Triplet Element	Purpose	Pitfall to Avoid
Question	System input, real language	Overly “clean” invented questions
Context (fragments)	Retrieval metrics, faithfulness check	Annotation by LLM distorts measurement
Reference Answer	Relevance and correctness metrics	Single “correct” version for open-ended questions

Index the evaluation corpus with the exact same pipeline as production: the same chunking strategy, the same embedding model, the same fragment size. If you change anything between test and production, the metrics stop being comparable. Version your golden set and treat it like code—it grows with the system, and every reported production error should return to it as a new test case.

Offline vs. Online: Catching Hallucinations in Production

Offline evaluation on a golden set is repeatable and cheap, but it has a blind spot: it only measures what we anticipated. Real users ask questions outside the set, in forms we didn’t imagine. That’s why offline is for comparing variants (model A vs. B, chunking 256 vs. 512) and protecting against regression after each change, but it doesn’t replace production observation.

Online evaluation works on live traffic. The foundation is observability: we log the question, provided context, answer, and cited sources so every response can be replayed and audited. On this basis, we calculate faithfulness continuously—an automated judge (LLM-as-judge) checks whether the claims in the answer are supported by the logged context and flags unsupported cases as hallucination candidates. This is a signal, not a verdict: some flags require human review, and a sample goes to domain expert assessment.

Source attribution closes the loop. If every answer cites the fragments it relied on, verifying hallucinations reduces to checking whether the cited fragments actually contain what the model claims. A mismatch in citation is a strong hallucination signal. Production signals—low faithfulness, thumbs down, escalation to a human—are fed back into the golden set as new test cases, closing the offline-online cycle. We describe how this loop works for a full assistant in our article on monitoring AI agent quality.

FAQ

Is one end-to-end metric enough to evaluate RAG?

No. A single end-to-end score shows something is wrong but won’t tell you whether retrieval or generation failed. These are two different issues with different fixes, so you need to measure both layers separately and only then combine them into an end-to-end picture. Without this separation, fixes are guesswork.

How is faithfulness different from answer relevance?

Faithfulness checks whether the answer sticks to the provided context and doesn’t add facts outside it—this guards against hallucination. Relevance checks whether the answer actually addresses the question. An answer can be faithful to the context but irrelevant (correct but off-topic), so both metrics are needed in parallel.
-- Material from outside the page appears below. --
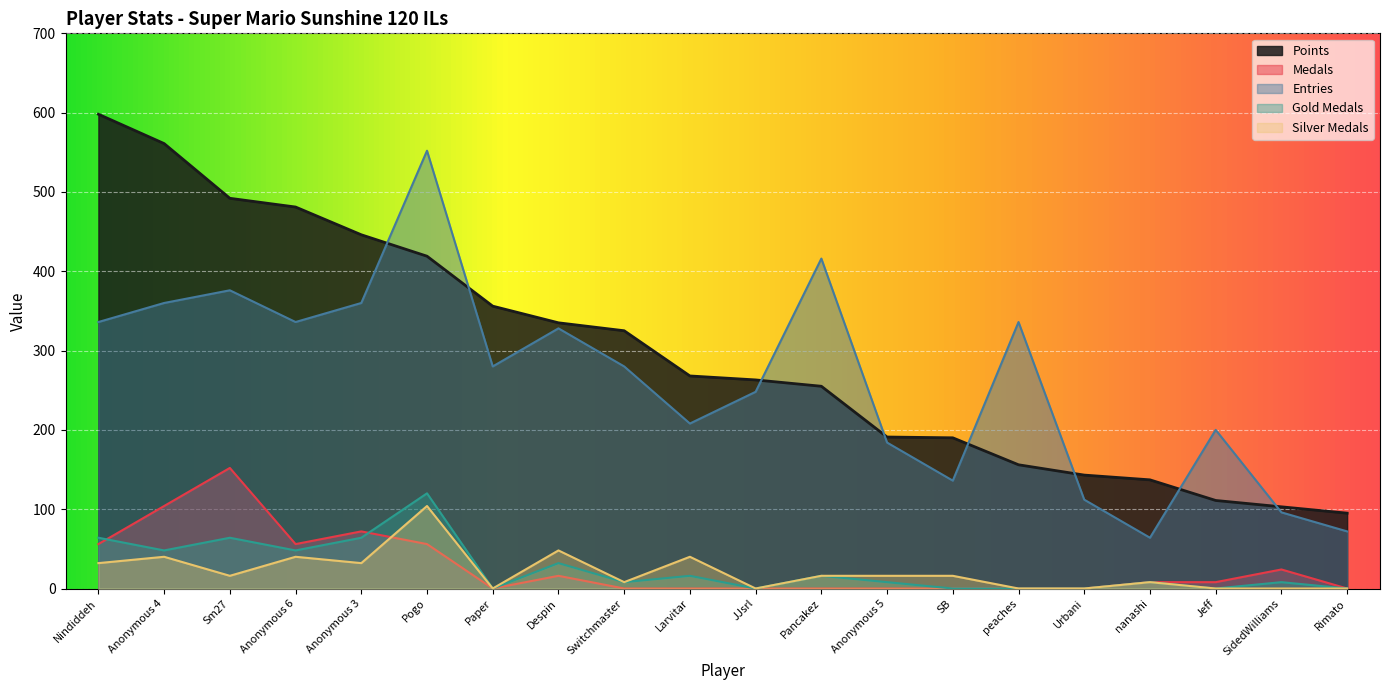

Read the Silver Medals value at Pancakez.

16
How many pairs should a golden set have to start?

From our practice, a reasonable starting point is 50-100 question-context-answer pairs built from real queries. This is enough to catch clear differences between variants and regressions. Treat the set as living: every new production error should be added as a test case, so it grows over time.

Can I use an LLM to evaluate faithfulness?
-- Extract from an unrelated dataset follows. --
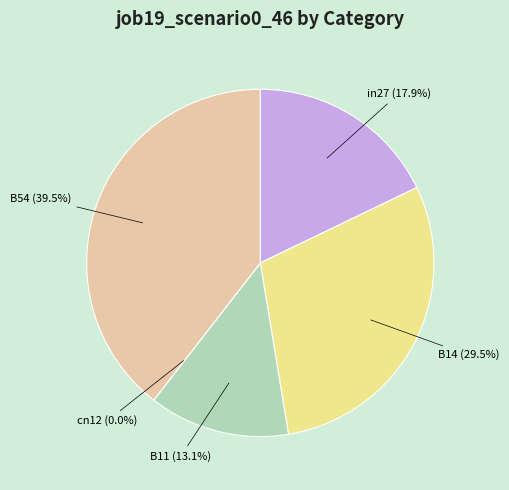

How many segments does this pie chart have?

5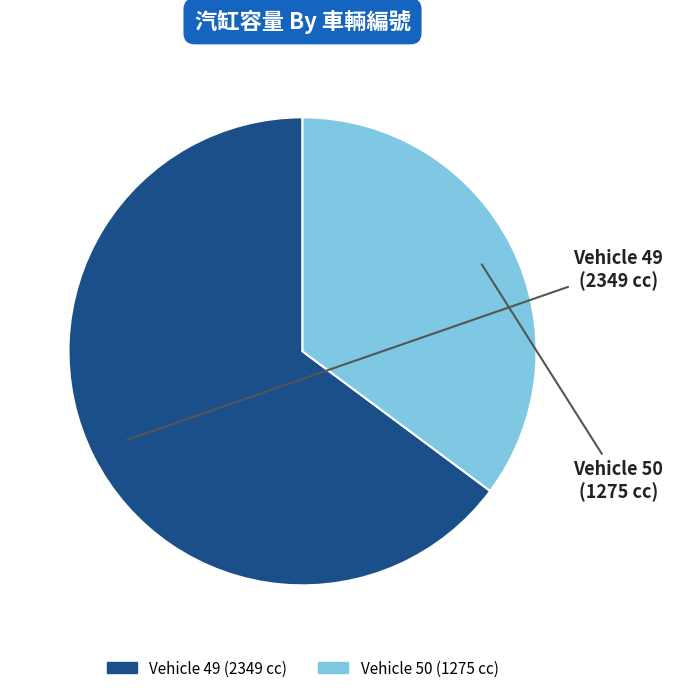

Is there a majority slice in this chart?

Yes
Yes, LLM-as-judge is a practical way to scale faithfulness evaluation, especially online. But treat it as a signal, not a final verdict: calibrate the judge on a manually assessed sample and periodically audit its decisions. Don’t use the same type of model you’re evaluating to annotate the golden set (marking correct context), as this distorts the measurement.

How does source attribution help catch hallucinations?

When an answer cites the fragments it relied on, verification reduces to checking whether those fragments actually contain what the model claims. A mismatch between citation and fragment content is a strong hallucination signal. Attribution also provides an auditable trail—useful for evaluation and handling user complaints.